Already There….

By

Pretty in Pink

Technically this is a reblog.. Below is the first ever post I wrote on this blog.. December 2nd, 2011.  WOW.. that was a long time ago now.  And yet the words I wrote then are just as relevant for me today.  Unfortunately very little, if anything has changed since I wrote this.  I am no more successful now, than I was then.  Sure.. I have had my moments.  Made a few sales.  Graced a few magazine covers.  But basically, my day to day isn’t much different.  My skills have improved… and I do hope to continue improving.  I’m not where I need to be yet.  But I have definitely made progress.  And that’s always a good thing.

Enjoy my first ever post………

“I want to be a successful photographer more than I want oxygen.  It’s almost all I think about these days.  I have been working SO incredibly hard and putting in such long days.  And when I am not working on my photographs, I’m thinking about my photographs… planning, scheming, figuring it all out in my head.

Landscape photography means early mornings and late nights, which translates into very long days, especially in summer.  And to be honest, I am getting tired.  I have been trying so hard, and pushing so hard, and working so hard, and as much as I just adore what I do, I’m getting tired.

So this morning whilst out scouting locations, I suddenly thought to myself… “what if I had already made it?”  How would my day look different if I was already the success that I hope to be?  What would I do differently?  How would I feel? What would I think about?
 
Maybe my day would be no different at all.  I would still scout locations.  I would still take photo’s.  I would still edit photos, publish them, post online, work on my website, etc etc..

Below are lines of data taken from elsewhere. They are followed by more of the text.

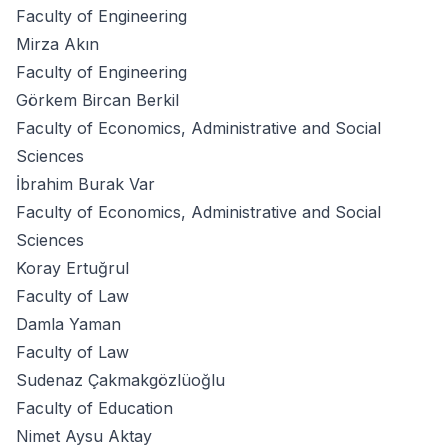
Faculty of Engineering
Mirza Akın
Faculty of Engineering
Görkem Bircan Berkil
Faculty of Economics, Administrative and Social
Sciences
İbrahim Burak Var
Faculty of Economics, Administrative and Social
Sciences
Koray Ertuğrul
Faculty of Law
Damla Yaman
Faculty of Law
Sudenaz Çakmakgözlüoğlu
Faculty of Education
Nimet Aysu Aktay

But I would “feel” differently about it.

The pressure would be off.  I could relax a bit.  Maybe even have fun, enjoy the process again.  Get even more creative. I wouldn’t have to push so hard, try so hard.  I would still totally work just as hard, because this is my true passion.  But it wouldn’t feel quite so much like work.

So I did that.  I let go.  I told myself that I had already made it.  I was already the successful photographer I dream of being.  And guess what happened.  My shoulders dropped a little.  A tiny smile spread across my face.  The sense of urgency that has been following me around, suddenly disappeared.  I even think I might have walked just a tiny bit taller (wonderful when you are 5’2″)  I felt successful.

And just with everything in life… it’s all a matter of perspective.  Compared to Ansel Adams I am not the least bit successful.  But compared to where I was only 9 months ago, when I started my quest, I have come such a long way, and improved so incredibly much.  We can spend our time tying ourselves in knots because the road ahead still seems far too long and treacherous.  Or we can appreciate the progress we have already made, and let the feelings of gratitude and accomplishment make our days that much brighter.

So ask yourself today… how would my day look if I already had all I desire to have?  How would I feel?  What would I do differently?  And do those things.. feel those feelings.  And act as if you are Already There.. (because if you think about it..in some ways, you already are).”